Exercise requirements:
Scan the entries line by line and return those with "ensure".
- - -
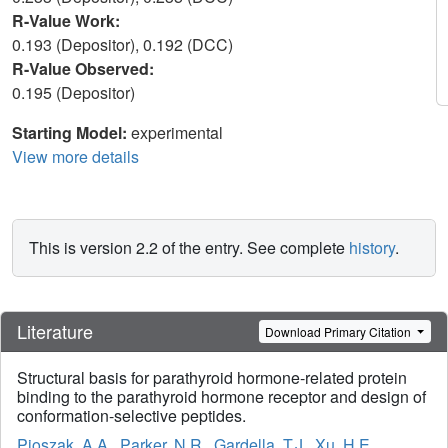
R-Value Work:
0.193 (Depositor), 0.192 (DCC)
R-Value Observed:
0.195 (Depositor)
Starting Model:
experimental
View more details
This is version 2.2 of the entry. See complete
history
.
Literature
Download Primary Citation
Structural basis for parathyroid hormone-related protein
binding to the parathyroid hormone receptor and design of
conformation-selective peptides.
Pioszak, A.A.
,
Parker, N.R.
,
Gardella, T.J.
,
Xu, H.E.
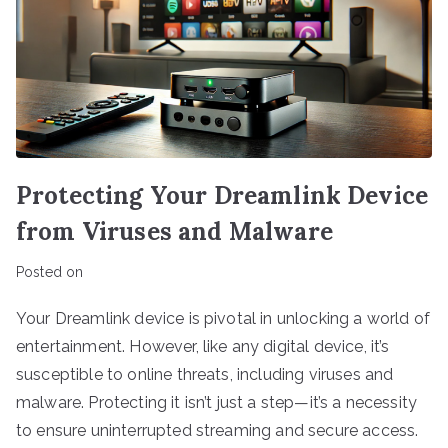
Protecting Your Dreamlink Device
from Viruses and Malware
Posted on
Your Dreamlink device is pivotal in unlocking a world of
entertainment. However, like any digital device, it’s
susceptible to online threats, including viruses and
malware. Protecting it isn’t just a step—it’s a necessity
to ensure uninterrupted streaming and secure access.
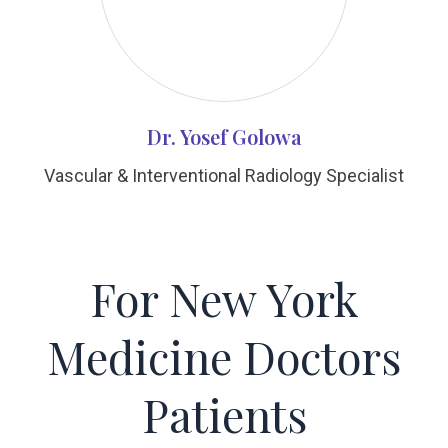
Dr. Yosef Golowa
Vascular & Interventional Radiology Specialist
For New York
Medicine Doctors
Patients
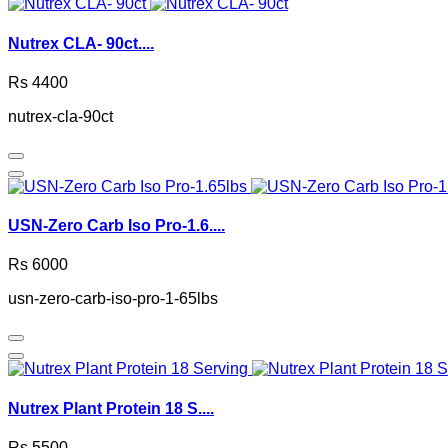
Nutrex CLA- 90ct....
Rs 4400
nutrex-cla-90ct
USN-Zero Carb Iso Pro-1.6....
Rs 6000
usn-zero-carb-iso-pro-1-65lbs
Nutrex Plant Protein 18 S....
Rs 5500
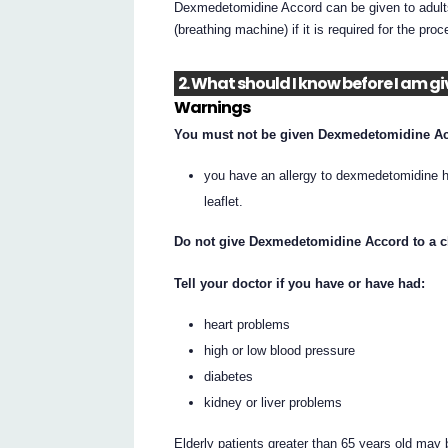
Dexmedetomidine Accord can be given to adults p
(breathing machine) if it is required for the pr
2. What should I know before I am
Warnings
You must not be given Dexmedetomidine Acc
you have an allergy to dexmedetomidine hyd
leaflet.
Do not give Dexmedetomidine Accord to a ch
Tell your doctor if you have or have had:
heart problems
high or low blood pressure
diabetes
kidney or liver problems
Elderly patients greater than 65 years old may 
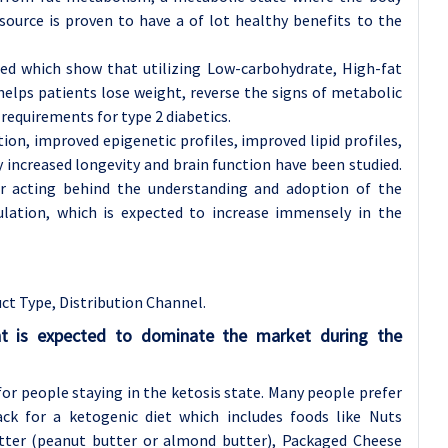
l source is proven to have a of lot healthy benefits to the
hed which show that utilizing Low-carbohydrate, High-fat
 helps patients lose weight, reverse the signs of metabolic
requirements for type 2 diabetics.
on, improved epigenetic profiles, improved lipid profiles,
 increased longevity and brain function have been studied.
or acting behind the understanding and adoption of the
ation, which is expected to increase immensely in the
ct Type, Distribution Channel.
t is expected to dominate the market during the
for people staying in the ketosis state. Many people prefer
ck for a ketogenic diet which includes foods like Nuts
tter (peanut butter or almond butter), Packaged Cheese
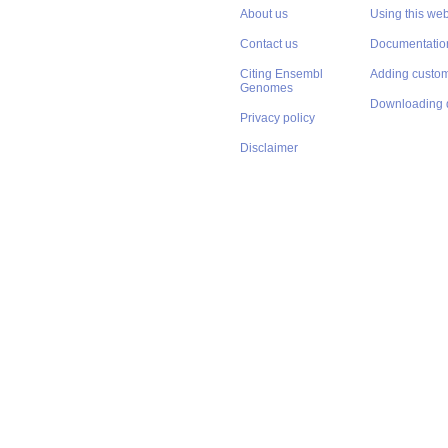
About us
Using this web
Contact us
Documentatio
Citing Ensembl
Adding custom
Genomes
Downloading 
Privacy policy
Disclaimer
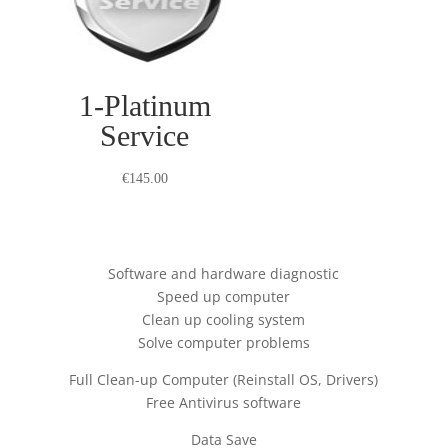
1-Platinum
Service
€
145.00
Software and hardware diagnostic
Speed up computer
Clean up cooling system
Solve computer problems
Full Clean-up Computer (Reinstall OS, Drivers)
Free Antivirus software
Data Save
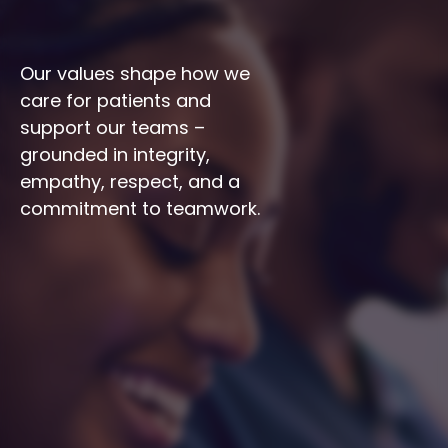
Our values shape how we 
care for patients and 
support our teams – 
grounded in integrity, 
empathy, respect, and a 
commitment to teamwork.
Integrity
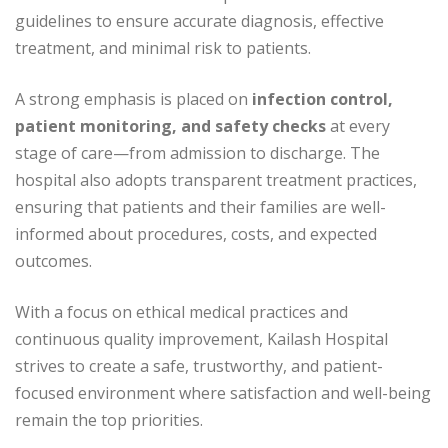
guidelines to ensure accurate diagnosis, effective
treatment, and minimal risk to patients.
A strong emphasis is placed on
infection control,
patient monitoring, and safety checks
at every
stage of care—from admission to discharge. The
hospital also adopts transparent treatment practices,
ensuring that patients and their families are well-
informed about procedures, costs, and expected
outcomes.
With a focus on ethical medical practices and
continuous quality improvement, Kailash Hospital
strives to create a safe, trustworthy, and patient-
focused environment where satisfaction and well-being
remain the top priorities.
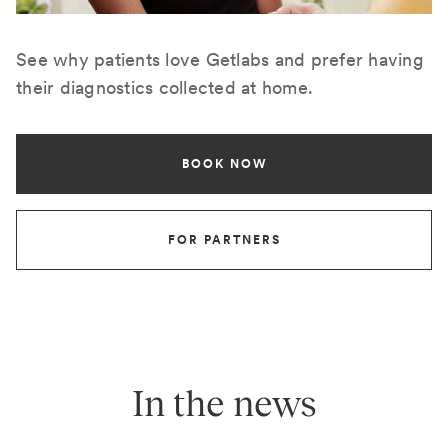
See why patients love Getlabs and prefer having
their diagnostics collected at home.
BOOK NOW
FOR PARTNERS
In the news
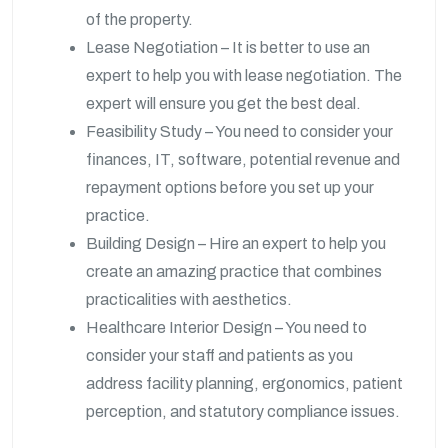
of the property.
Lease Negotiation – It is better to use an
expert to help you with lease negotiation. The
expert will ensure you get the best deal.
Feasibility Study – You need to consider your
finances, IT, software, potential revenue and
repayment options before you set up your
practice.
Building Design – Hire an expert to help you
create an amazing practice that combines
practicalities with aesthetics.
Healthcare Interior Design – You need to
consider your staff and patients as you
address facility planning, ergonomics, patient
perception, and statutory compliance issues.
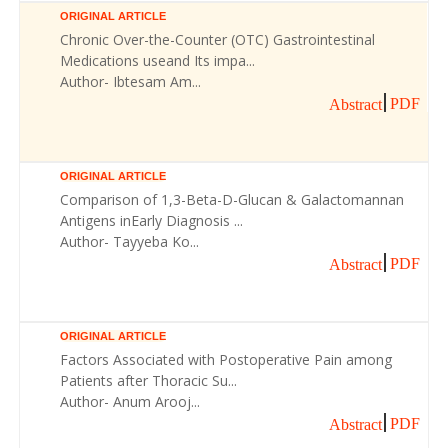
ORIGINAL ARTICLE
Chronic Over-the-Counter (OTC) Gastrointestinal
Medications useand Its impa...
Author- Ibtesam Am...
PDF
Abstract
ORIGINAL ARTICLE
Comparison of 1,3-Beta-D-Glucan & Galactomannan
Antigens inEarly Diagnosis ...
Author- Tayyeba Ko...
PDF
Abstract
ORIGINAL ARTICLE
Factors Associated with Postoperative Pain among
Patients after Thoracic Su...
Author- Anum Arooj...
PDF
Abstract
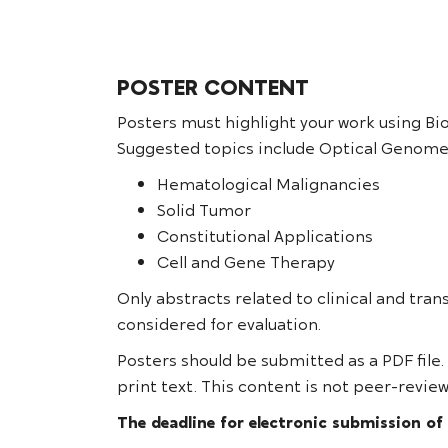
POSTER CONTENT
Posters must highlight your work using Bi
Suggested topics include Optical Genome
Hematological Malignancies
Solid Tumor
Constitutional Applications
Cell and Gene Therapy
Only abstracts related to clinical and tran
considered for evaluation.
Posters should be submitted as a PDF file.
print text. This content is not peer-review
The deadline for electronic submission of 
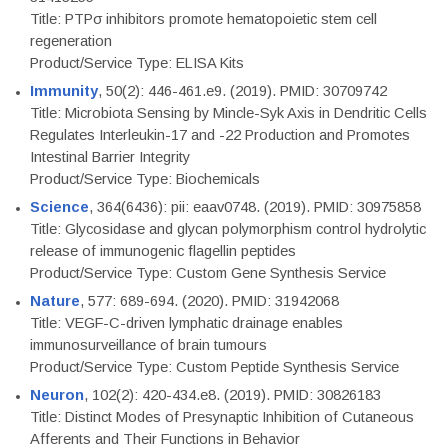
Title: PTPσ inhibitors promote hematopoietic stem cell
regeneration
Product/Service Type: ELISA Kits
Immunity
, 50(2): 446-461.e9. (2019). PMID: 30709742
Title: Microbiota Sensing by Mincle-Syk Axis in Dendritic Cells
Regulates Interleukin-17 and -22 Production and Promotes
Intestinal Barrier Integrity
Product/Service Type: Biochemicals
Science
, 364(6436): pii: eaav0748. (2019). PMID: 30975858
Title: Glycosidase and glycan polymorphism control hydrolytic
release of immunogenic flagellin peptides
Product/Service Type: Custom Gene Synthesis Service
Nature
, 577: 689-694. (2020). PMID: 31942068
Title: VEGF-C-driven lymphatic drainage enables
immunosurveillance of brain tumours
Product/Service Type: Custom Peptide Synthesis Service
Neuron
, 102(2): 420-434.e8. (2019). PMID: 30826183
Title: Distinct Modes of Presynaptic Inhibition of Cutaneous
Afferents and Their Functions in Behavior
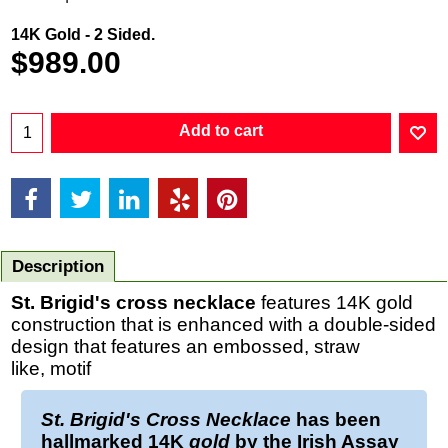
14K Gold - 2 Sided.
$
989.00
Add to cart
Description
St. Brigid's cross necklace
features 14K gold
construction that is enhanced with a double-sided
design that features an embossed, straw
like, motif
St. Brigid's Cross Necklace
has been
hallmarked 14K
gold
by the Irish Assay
- - -
Solved exercise:
to ensure uninterrupted streaming and secure access.
guidelines to ensure accurate diagnosis, effective
expert will ensure you get the best deal.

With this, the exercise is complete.